Source records:
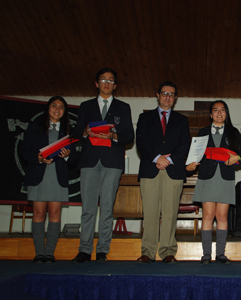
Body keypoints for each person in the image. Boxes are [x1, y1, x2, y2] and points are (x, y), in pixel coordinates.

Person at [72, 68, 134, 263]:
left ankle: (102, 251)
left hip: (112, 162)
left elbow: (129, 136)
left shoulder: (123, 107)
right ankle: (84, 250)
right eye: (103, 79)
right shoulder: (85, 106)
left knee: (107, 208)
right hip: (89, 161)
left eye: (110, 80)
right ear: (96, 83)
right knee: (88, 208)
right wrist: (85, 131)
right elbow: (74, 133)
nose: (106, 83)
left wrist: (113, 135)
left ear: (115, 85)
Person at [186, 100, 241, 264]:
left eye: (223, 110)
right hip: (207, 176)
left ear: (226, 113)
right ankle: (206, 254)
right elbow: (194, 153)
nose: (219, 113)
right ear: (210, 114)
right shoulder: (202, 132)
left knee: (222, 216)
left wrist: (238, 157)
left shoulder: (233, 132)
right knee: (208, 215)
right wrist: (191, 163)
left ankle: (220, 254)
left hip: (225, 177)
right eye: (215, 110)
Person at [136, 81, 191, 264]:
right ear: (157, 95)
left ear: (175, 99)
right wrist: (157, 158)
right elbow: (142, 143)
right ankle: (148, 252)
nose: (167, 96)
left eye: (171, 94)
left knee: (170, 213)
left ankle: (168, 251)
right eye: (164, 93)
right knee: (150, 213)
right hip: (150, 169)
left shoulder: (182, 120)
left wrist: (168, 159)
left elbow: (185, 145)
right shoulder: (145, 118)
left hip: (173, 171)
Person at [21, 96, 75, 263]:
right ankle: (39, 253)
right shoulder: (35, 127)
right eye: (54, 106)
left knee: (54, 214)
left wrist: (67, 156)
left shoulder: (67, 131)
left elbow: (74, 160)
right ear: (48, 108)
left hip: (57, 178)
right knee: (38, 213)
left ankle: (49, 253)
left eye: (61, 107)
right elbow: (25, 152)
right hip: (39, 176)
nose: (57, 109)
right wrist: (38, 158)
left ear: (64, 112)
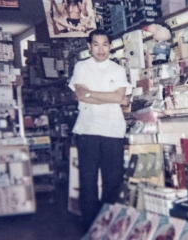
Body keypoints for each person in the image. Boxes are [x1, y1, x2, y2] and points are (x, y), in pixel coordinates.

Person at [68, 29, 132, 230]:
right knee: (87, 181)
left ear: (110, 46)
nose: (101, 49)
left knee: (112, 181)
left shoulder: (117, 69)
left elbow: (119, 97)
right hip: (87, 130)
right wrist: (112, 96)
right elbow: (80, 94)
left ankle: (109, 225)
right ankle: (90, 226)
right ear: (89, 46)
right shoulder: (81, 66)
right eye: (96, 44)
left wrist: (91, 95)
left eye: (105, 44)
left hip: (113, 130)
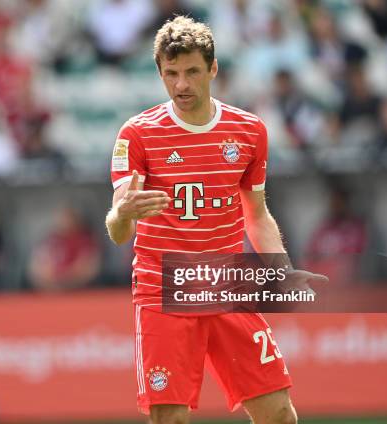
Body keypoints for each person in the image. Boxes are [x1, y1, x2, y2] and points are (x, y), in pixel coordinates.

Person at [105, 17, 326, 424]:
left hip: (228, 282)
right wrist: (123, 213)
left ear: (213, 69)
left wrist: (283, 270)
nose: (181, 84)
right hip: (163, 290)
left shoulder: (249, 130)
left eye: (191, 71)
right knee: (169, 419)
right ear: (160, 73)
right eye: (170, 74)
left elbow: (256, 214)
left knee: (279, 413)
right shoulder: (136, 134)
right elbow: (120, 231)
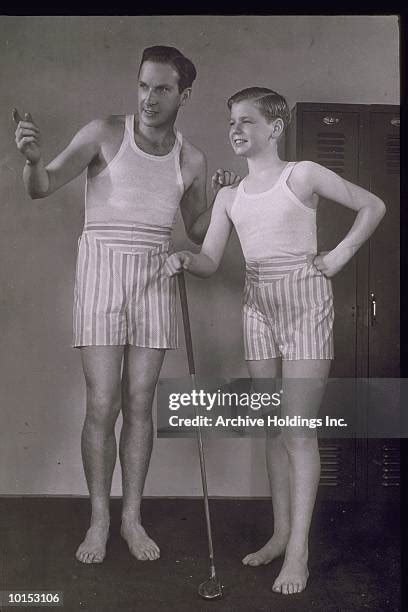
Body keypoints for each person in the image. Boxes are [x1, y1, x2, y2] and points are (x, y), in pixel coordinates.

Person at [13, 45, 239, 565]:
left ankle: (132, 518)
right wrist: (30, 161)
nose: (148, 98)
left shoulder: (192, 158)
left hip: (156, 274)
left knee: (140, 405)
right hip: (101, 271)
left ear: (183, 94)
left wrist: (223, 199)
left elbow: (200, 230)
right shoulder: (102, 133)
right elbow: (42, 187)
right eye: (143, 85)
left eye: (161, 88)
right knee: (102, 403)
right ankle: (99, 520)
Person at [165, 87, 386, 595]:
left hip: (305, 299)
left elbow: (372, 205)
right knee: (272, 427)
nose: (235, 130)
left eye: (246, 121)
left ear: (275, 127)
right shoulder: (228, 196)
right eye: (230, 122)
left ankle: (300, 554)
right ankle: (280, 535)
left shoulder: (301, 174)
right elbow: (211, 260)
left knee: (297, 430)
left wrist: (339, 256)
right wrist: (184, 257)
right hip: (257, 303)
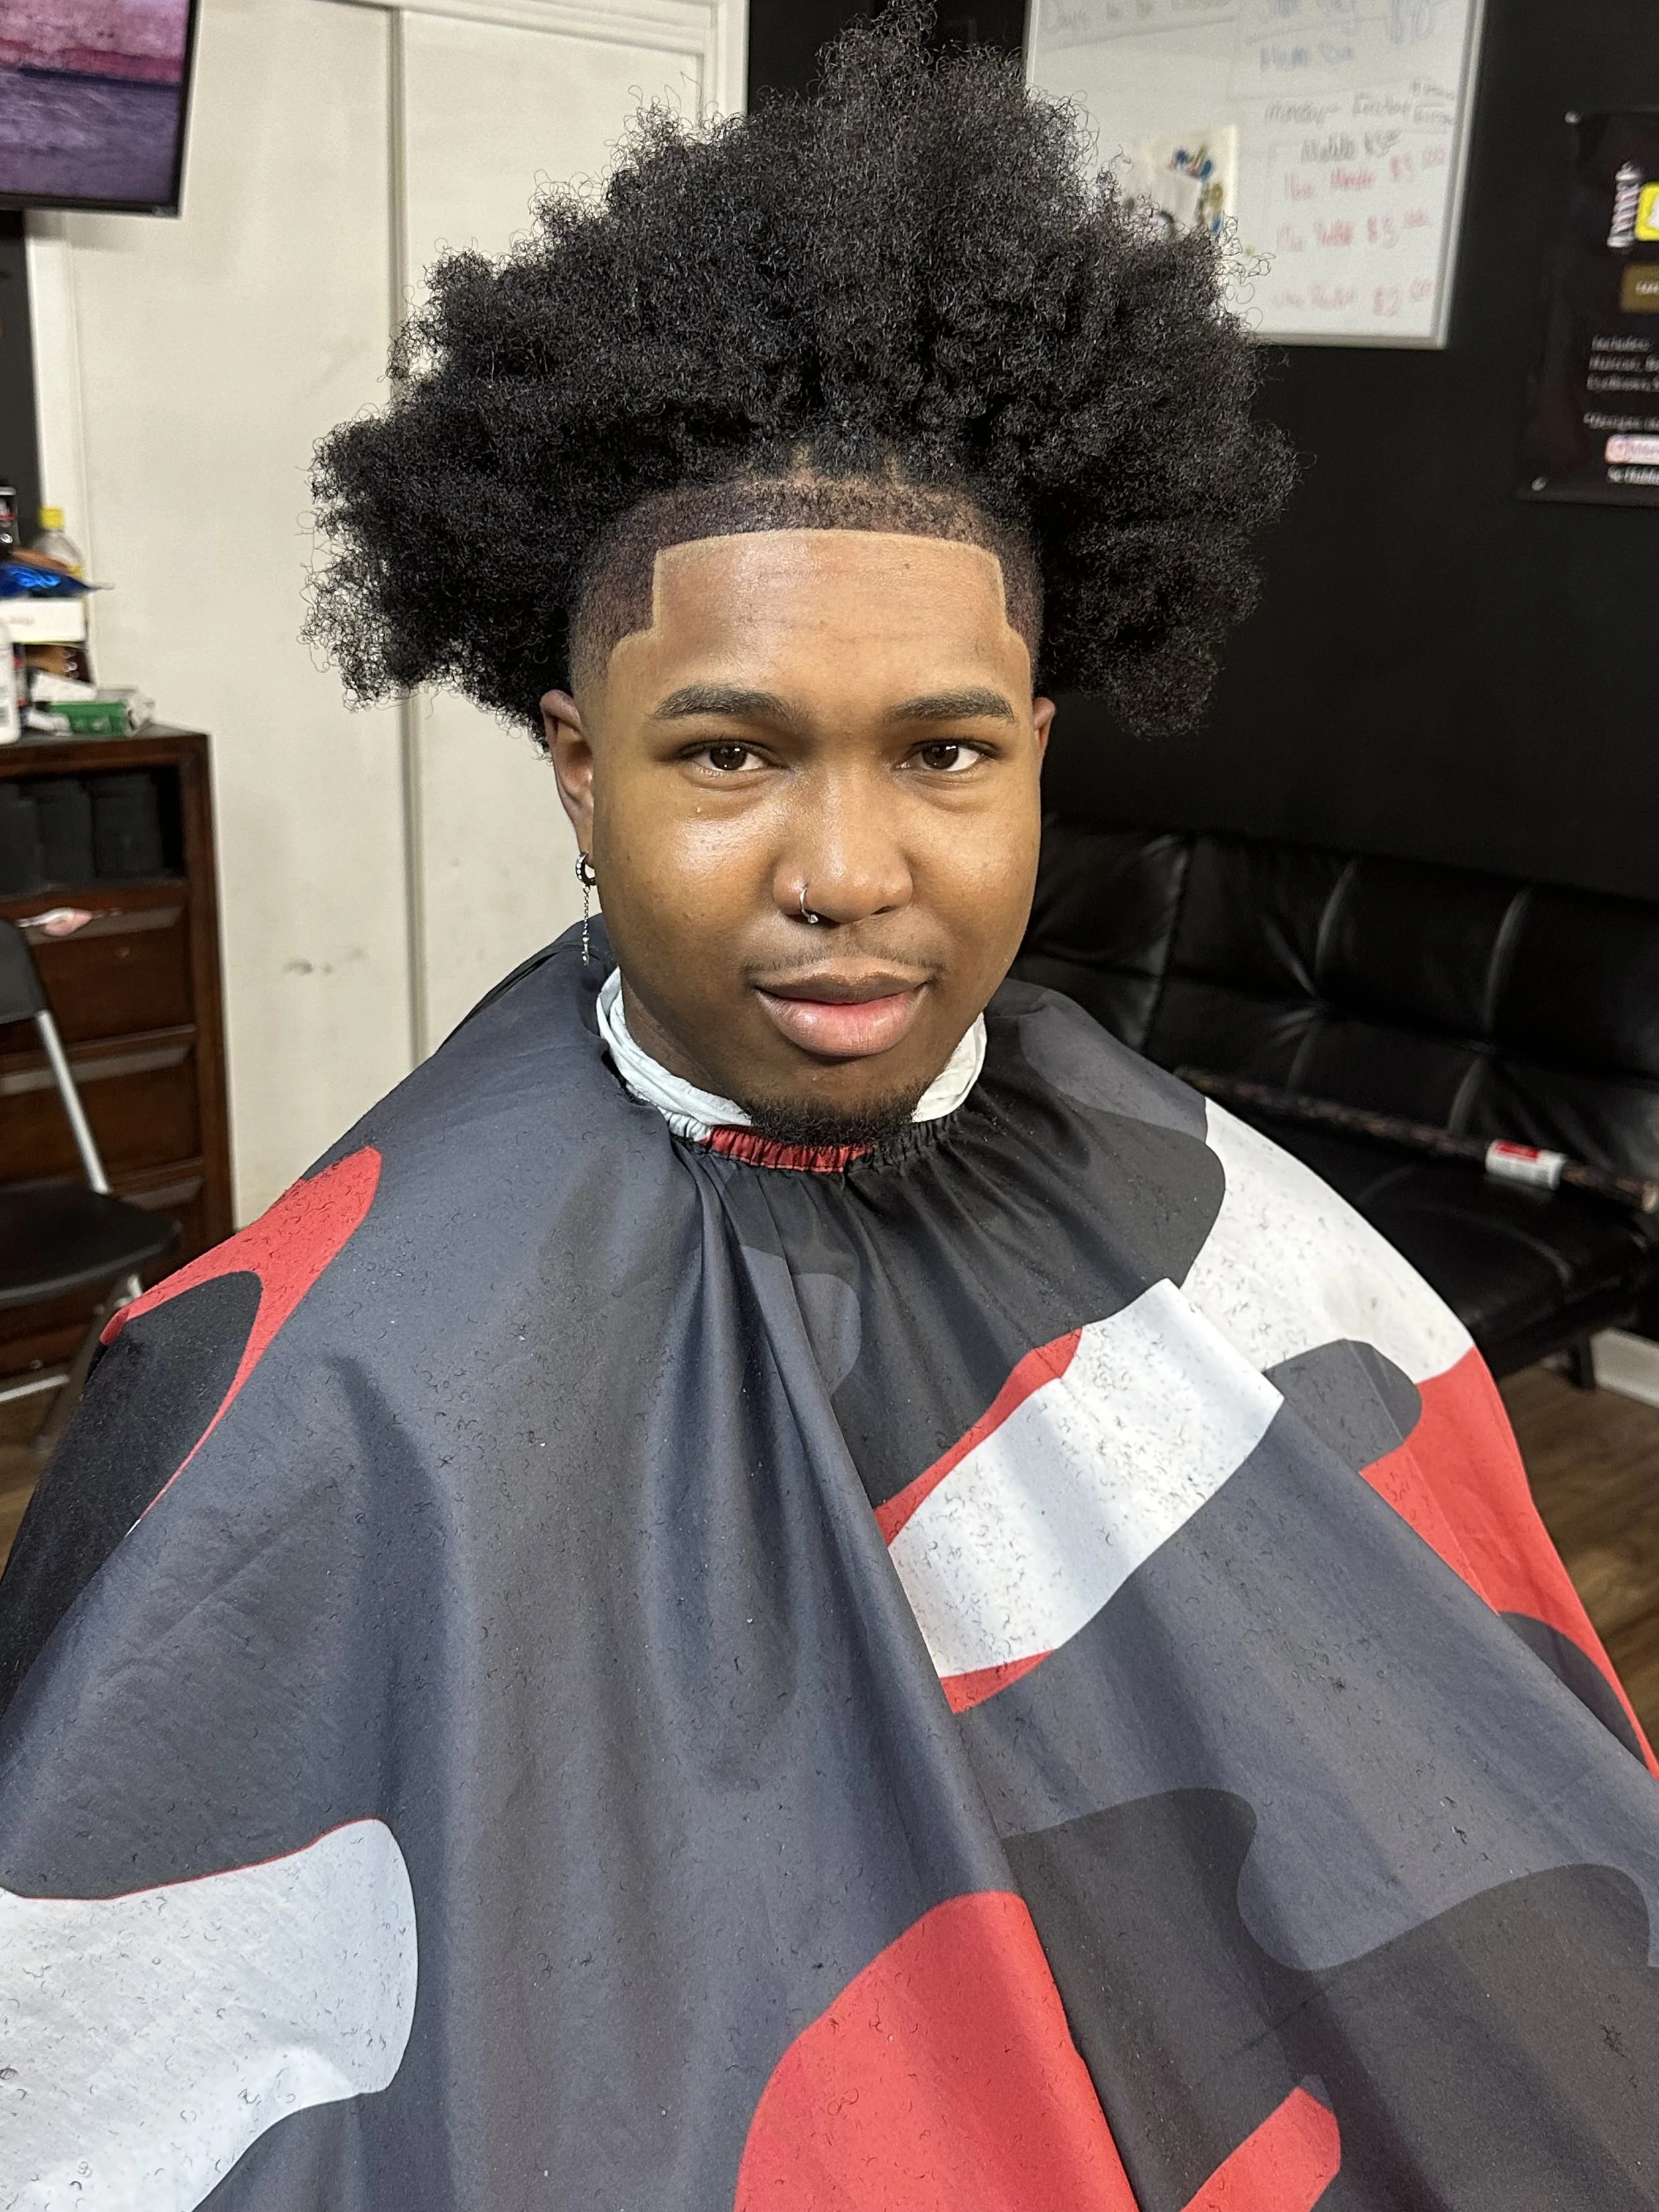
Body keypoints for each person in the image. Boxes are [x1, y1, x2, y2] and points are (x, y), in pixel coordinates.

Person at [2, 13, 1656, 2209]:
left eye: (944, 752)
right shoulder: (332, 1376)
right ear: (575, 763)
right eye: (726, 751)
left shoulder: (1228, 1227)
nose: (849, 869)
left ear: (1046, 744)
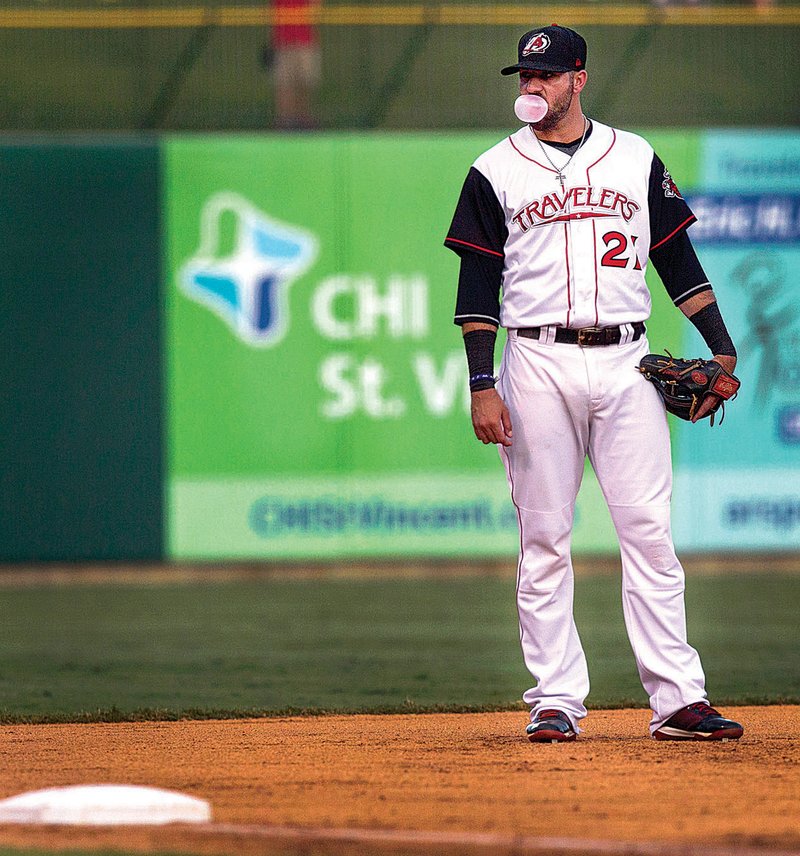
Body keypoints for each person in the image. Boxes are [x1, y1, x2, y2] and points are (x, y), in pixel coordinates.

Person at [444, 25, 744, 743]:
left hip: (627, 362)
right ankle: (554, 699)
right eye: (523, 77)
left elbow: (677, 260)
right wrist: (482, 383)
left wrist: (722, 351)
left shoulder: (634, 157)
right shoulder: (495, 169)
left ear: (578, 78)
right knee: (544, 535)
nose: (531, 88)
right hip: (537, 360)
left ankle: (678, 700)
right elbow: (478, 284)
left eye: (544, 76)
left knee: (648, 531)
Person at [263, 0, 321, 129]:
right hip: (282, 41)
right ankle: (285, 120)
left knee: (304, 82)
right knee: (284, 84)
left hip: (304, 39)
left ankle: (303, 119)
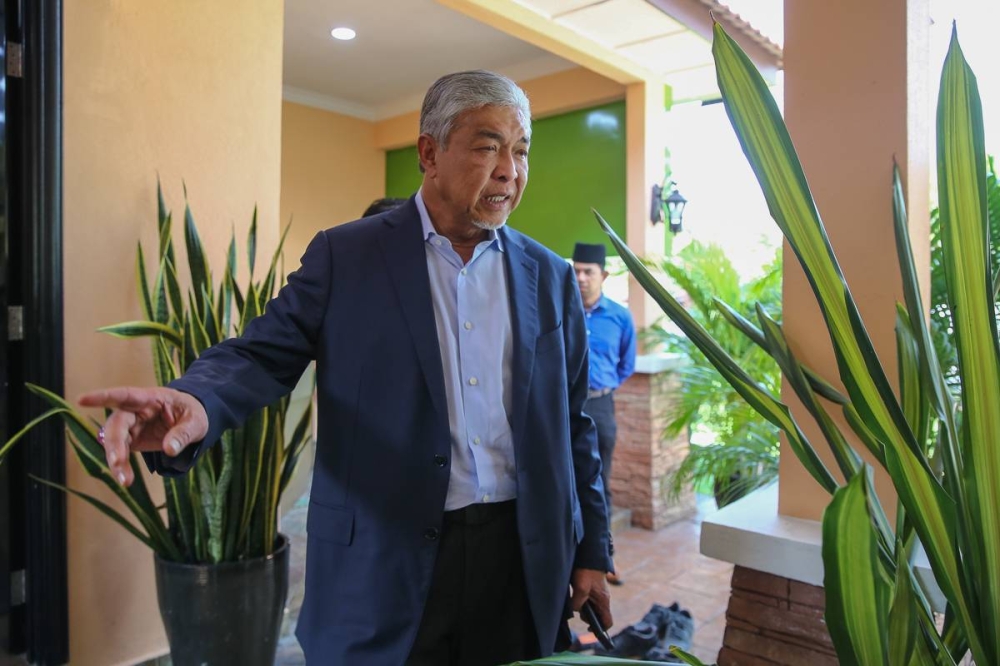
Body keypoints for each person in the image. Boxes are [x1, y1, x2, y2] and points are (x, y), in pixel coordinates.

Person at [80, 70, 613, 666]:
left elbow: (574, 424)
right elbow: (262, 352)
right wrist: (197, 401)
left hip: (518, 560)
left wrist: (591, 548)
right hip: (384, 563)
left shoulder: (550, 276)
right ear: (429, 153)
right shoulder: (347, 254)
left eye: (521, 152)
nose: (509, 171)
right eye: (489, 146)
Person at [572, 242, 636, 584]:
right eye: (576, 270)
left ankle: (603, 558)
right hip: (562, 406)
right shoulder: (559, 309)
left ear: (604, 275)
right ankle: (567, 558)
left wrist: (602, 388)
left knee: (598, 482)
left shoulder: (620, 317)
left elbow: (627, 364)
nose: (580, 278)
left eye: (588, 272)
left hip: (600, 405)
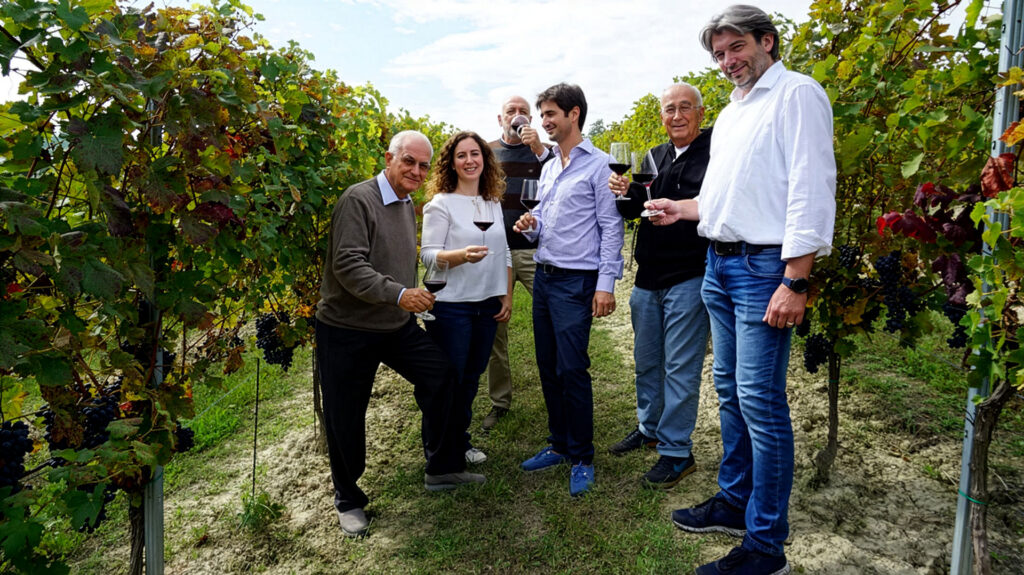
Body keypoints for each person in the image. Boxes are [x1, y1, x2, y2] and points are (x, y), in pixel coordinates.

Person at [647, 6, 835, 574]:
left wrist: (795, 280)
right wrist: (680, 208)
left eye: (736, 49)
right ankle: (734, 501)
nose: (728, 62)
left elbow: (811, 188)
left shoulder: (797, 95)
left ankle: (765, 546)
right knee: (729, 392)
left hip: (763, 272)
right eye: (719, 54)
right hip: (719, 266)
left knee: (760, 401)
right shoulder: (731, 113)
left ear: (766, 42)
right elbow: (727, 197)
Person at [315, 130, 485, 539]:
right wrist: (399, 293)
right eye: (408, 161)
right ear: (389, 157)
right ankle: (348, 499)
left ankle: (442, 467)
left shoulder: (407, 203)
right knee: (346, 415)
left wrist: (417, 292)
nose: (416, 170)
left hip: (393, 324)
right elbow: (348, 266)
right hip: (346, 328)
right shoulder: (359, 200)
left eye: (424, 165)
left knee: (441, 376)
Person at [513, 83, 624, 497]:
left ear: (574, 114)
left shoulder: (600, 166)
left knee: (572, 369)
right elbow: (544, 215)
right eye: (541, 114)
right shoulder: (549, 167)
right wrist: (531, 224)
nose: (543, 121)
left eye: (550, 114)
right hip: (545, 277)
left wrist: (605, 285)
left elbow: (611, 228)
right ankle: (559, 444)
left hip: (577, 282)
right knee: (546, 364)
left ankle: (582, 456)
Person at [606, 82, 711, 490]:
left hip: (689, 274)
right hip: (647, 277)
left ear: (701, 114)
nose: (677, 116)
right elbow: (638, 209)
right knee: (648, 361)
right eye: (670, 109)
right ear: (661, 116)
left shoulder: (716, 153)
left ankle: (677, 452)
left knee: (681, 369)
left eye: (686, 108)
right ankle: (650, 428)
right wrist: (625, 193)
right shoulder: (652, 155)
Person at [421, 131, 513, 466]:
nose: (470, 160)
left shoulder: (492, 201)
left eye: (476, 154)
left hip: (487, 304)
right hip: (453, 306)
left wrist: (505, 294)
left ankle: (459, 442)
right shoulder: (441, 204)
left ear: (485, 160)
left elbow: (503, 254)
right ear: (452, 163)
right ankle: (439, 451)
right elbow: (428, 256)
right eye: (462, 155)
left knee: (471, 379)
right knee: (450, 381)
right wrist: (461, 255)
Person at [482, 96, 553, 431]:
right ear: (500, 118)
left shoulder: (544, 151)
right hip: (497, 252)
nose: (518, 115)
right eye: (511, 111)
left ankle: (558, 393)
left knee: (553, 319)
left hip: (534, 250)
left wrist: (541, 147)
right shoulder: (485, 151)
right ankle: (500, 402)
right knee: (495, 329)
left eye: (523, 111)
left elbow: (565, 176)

● Your task
With pictures removed, write out exactly each line of the entries from the first through the line that holds "left eye: (223, 110)".

● Reply to the exercise
Body keypoints for each person in the image. Boxes are [x1, y1, x2, y2] and points are (x, y), in pixel coordinates.

Person at [72, 68, 134, 263]:
left ankle: (102, 251)
left hip: (112, 162)
left elbow: (129, 136)
left shoulder: (123, 107)
right ankle: (84, 250)
right eye: (103, 79)
right shoulder: (85, 106)
left knee: (107, 208)
right hip: (89, 161)
left eye: (110, 80)
right ear: (96, 83)
right knee: (88, 208)
right wrist: (85, 131)
right elbow: (74, 133)
nose: (106, 83)
left wrist: (113, 135)
left ear: (115, 85)
Person at [186, 100, 241, 264]:
left eye: (223, 110)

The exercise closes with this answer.